Directions:
Nothing but the lines from the one with "alt+click(489, 392)" through the end of the data should be set down, each exactly as written, and no picture should be included.

***** Data supplied *****

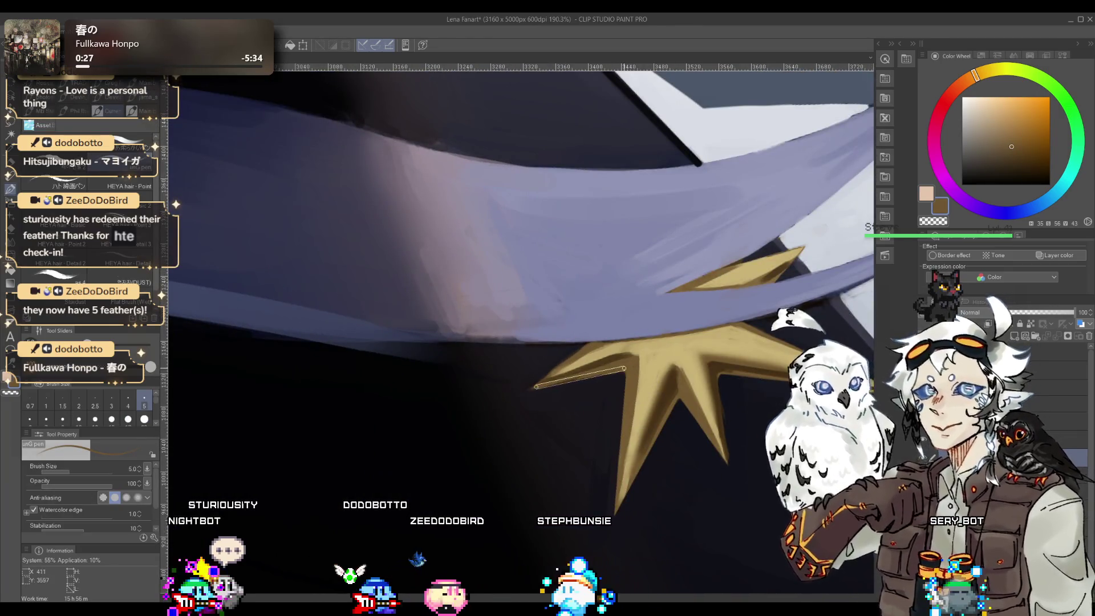
alt+click(623, 374)
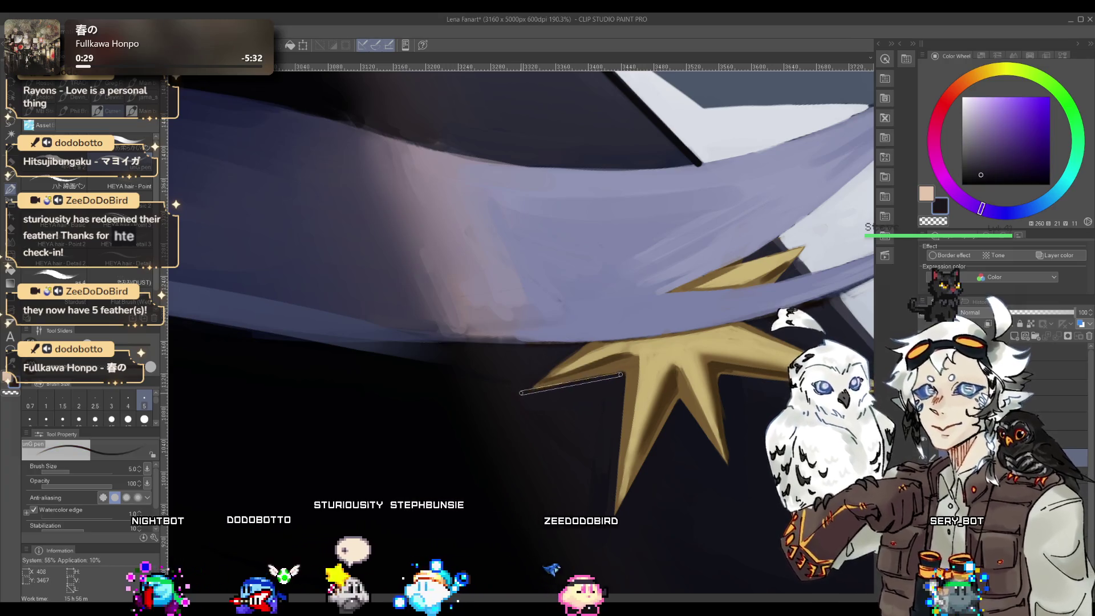
alt+click(608, 345)
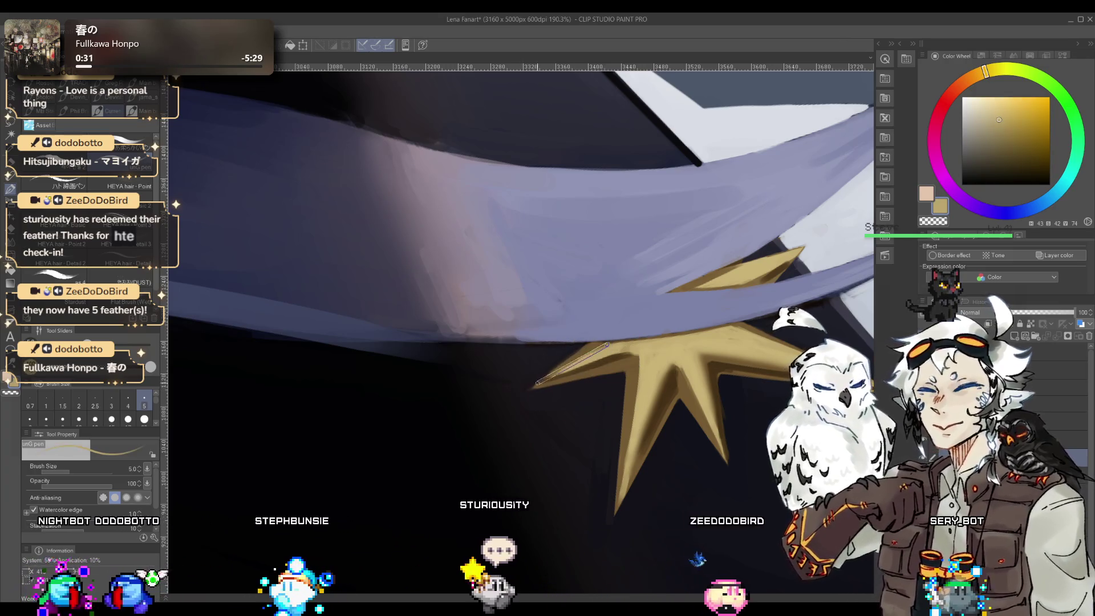
alt+click(529, 383)
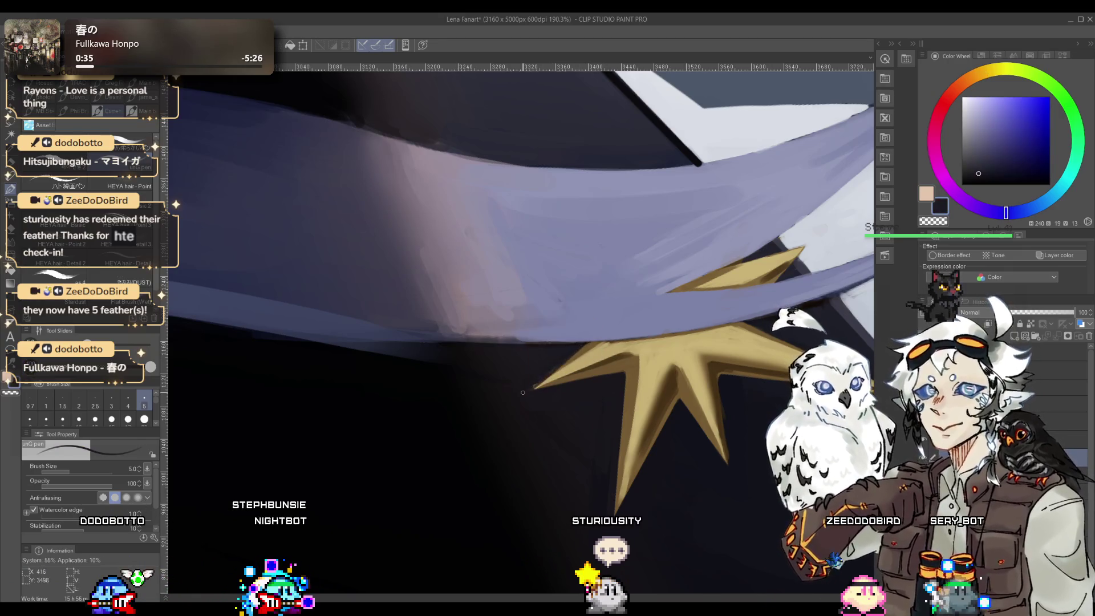
drag(525, 386, 476, 449)
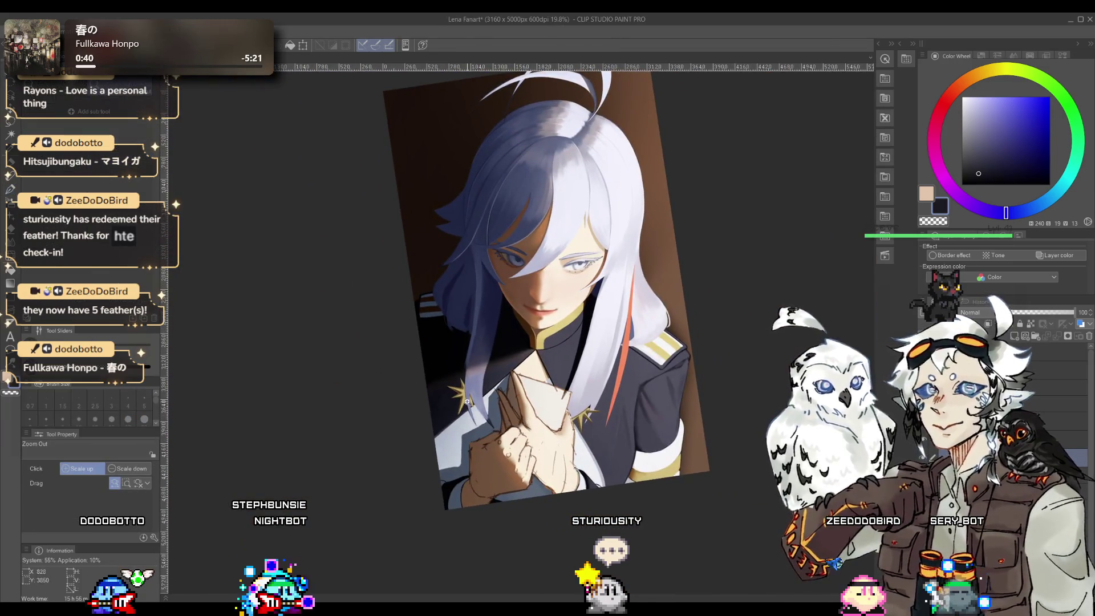
drag(466, 401, 425, 403)
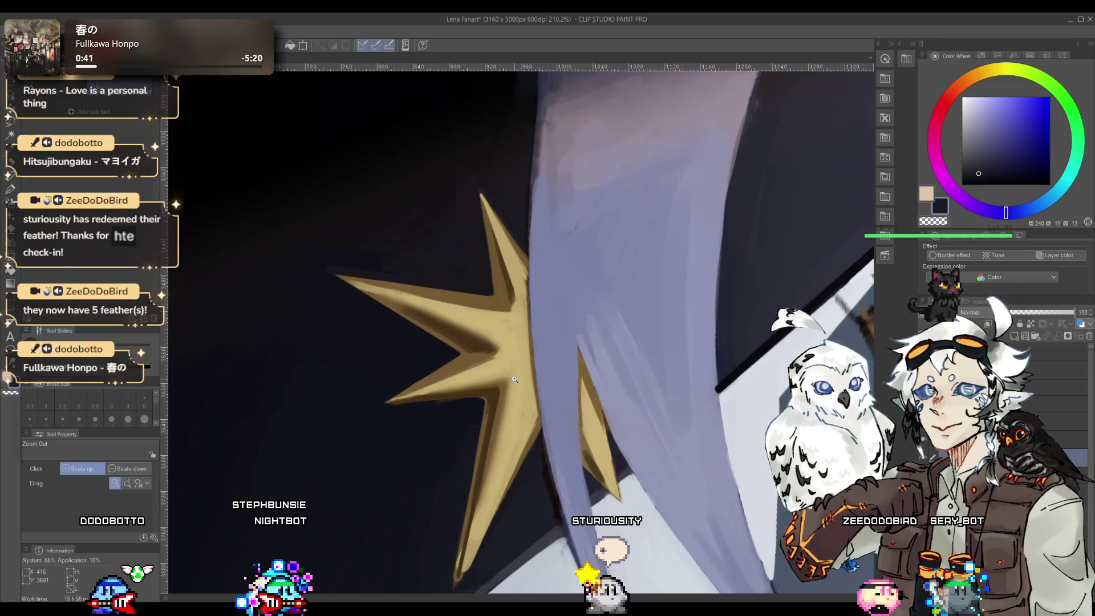
alt+click(425, 404)
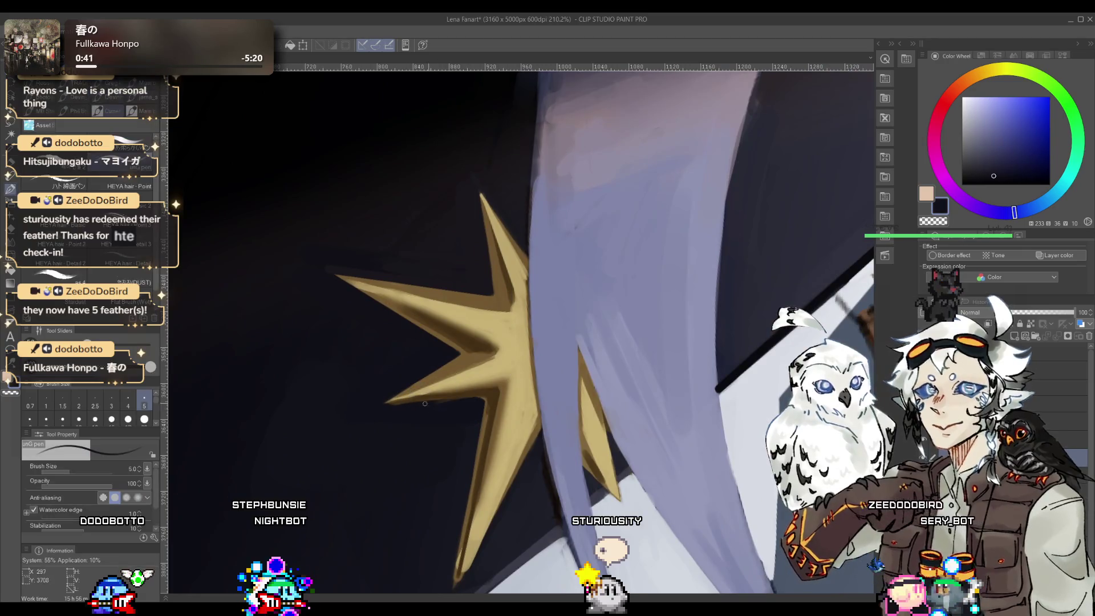
- Enlarge the brush to size 17 and shade the right-hand gold spikes with tan-brown
alt+click(489, 392)
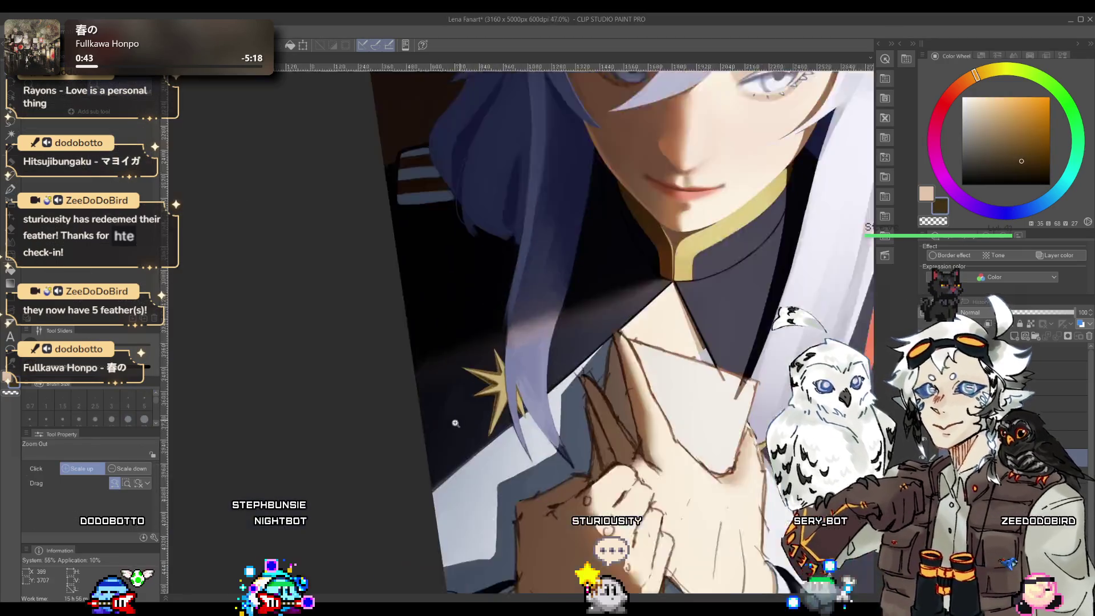
drag(489, 392, 572, 395)
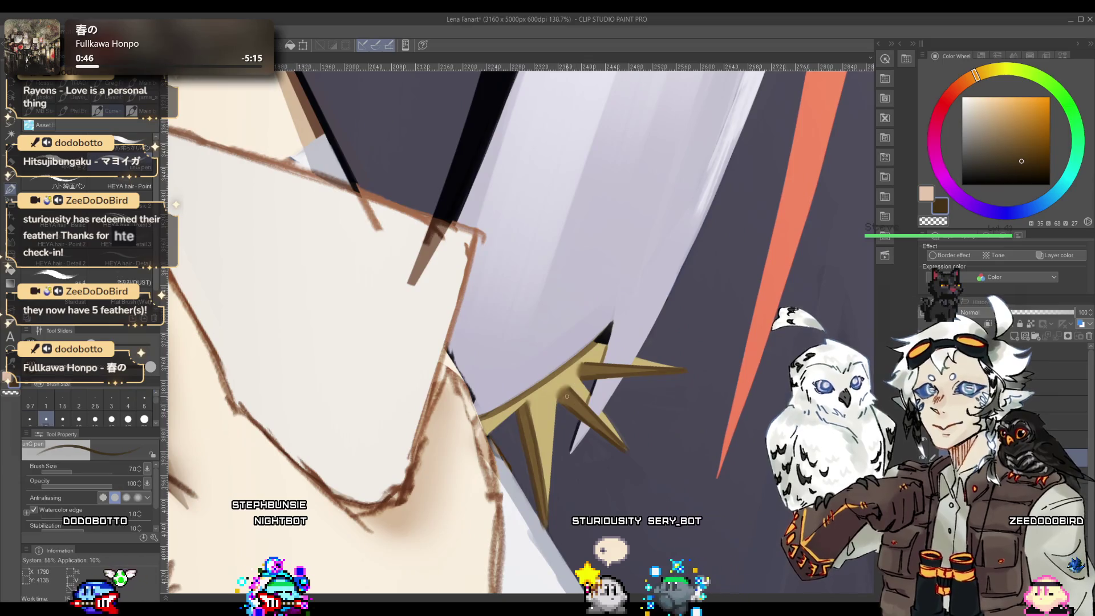
key(bracketright)
key(bracketright)
key(bracketright)
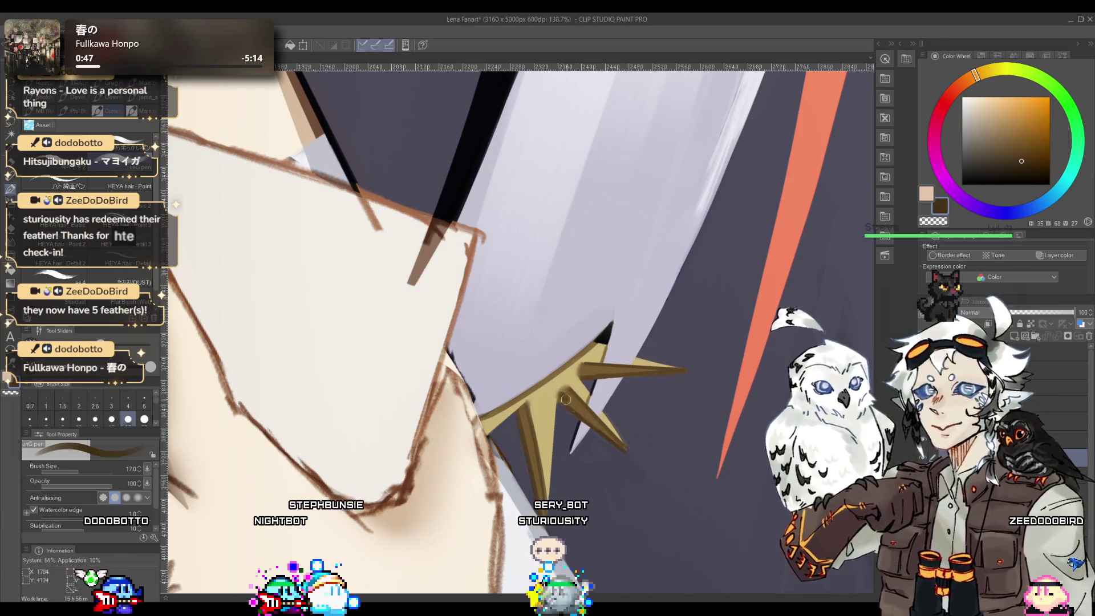
alt+click(570, 395)
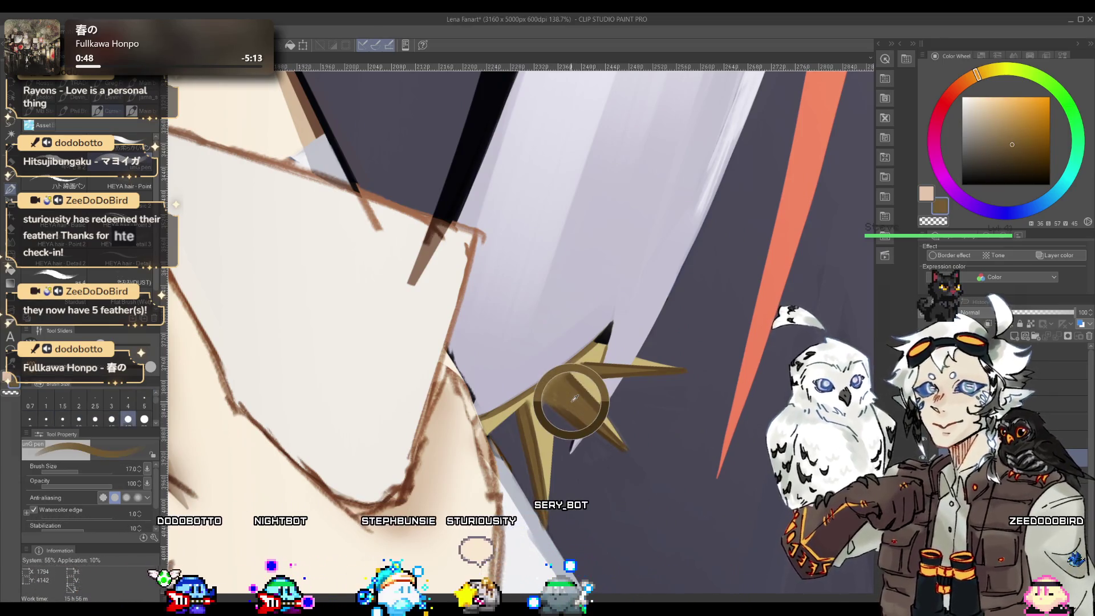
alt+click(529, 417)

*****

Response for this exercise:
alt+click(489, 392)
drag(489, 392, 572, 395)
key(bracketright)
key(bracketright)
key(bracketright)
alt+click(570, 395)
alt+click(529, 417)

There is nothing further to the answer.